§ **PROBLEM**:
All entries are to be reproduced exactly; the pictures are to be omitted.

(Records from a data collection)
<<<<

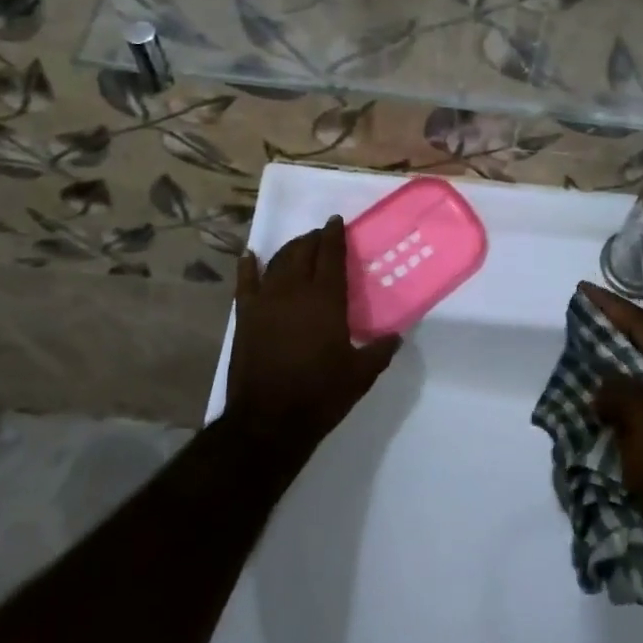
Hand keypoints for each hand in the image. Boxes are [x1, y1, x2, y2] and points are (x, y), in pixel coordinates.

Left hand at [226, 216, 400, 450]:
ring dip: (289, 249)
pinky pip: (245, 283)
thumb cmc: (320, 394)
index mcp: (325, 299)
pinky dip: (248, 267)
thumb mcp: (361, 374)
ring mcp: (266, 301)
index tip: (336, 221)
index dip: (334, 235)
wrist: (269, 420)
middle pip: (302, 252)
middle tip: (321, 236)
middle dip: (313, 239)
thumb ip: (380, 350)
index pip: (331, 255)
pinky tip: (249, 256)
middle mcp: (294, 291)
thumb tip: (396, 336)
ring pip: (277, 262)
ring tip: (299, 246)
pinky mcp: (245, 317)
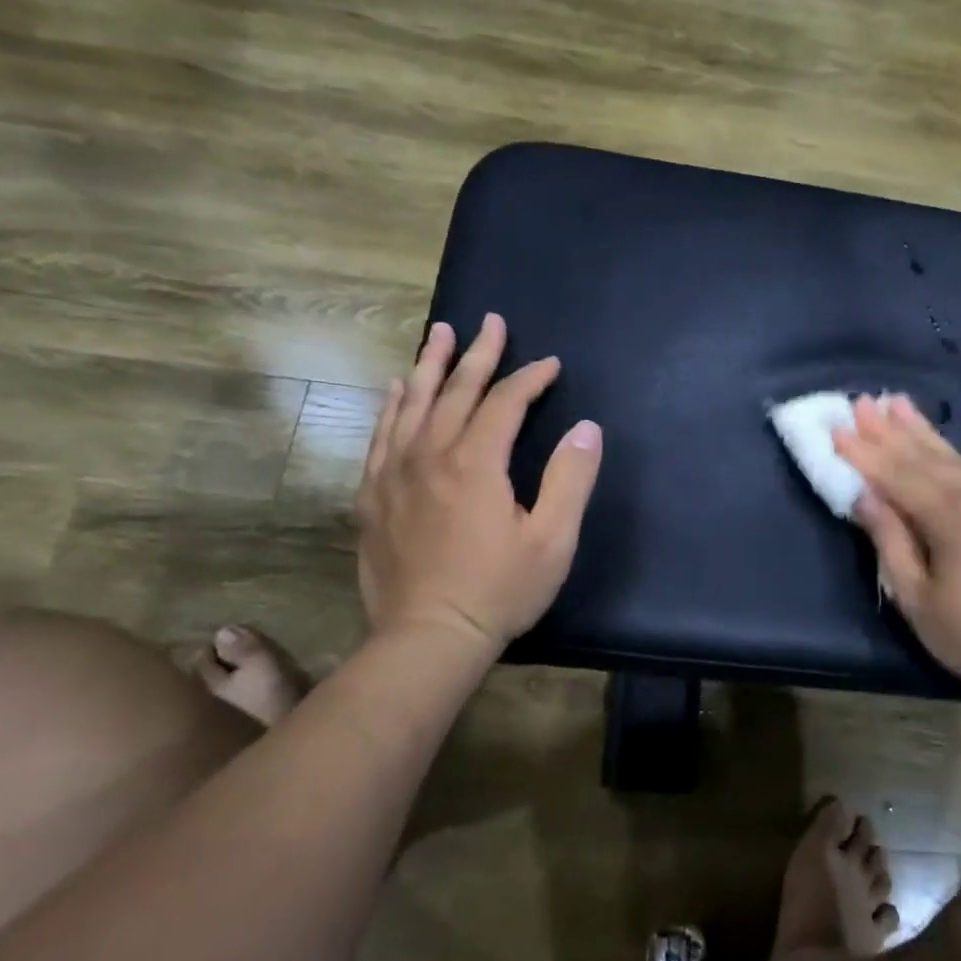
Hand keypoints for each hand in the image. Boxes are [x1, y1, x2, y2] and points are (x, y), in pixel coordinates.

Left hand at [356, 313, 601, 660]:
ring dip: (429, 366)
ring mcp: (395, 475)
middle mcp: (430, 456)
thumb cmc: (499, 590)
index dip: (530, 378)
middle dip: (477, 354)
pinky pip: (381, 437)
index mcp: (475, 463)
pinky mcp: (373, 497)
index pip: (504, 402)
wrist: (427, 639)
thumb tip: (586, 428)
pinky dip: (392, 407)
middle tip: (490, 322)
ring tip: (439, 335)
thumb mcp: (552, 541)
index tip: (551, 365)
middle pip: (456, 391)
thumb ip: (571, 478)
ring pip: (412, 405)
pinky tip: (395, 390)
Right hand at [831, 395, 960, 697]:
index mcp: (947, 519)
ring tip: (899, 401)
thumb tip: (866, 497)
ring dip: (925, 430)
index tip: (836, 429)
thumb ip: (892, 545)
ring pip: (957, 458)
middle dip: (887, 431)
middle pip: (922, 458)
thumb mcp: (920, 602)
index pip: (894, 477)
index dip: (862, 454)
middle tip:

>>>>

§ **ANSWER**:
Hand keypoints for each hand in the image. Boxes are [x1, y1, x2, y2] and points are (x, y), in pixel coordinates.

Left hand at [226, 216, 400, 450]:
ring dip: (289, 249)
pinky pip: (245, 283)
thumb cmc: (320, 394)
index mcp: (325, 299)
pinky dip: (248, 267)
thumb mcp: (361, 374)
ring mcp: (266, 301)
index tip: (336, 221)
index dip: (334, 235)
wrist: (269, 420)
middle pip: (302, 252)
middle tip: (321, 236)
middle dip: (313, 239)
thumb ip: (380, 350)
index pip: (331, 255)
pinky tip: (249, 256)
middle mcp: (294, 291)
thumb tip: (396, 336)
ring pip: (277, 262)
ring tip: (299, 246)
pinky mcp: (245, 317)
Hand keypoints for each hand in the image. Boxes are [x1, y1, x2, y2] and points are (x, y), in pixel coordinates.

Left hand at [356, 313, 601, 660]:
ring dip: (429, 366)
ring mcp: (395, 475)
middle mcp: (430, 456)
thumb cmc: (499, 590)
index dip: (530, 378)
middle dip: (477, 354)
pinky pip: (381, 437)
index mcp: (475, 463)
pinky mcp: (373, 497)
index pip: (504, 402)
wrist: (427, 639)
thumb tip: (586, 428)
pinky dip: (392, 407)
middle tip: (490, 322)
ring tip: (439, 335)
thumb mcp: (552, 541)
index tip: (551, 365)
middle pip: (456, 391)
thumb ip: (571, 478)
ring pip: (412, 405)
pinky tip: (395, 390)
Right hand at [831, 395, 960, 697]:
index mcp: (947, 519)
ring tip: (899, 401)
thumb tip: (866, 497)
ring dip: (925, 430)
index tip: (836, 429)
thumb ip: (892, 545)
ring pip: (957, 458)
middle dip: (887, 431)
middle pip: (922, 458)
thumb mcp: (920, 602)
index pip: (894, 477)
index dip: (862, 454)
middle tip:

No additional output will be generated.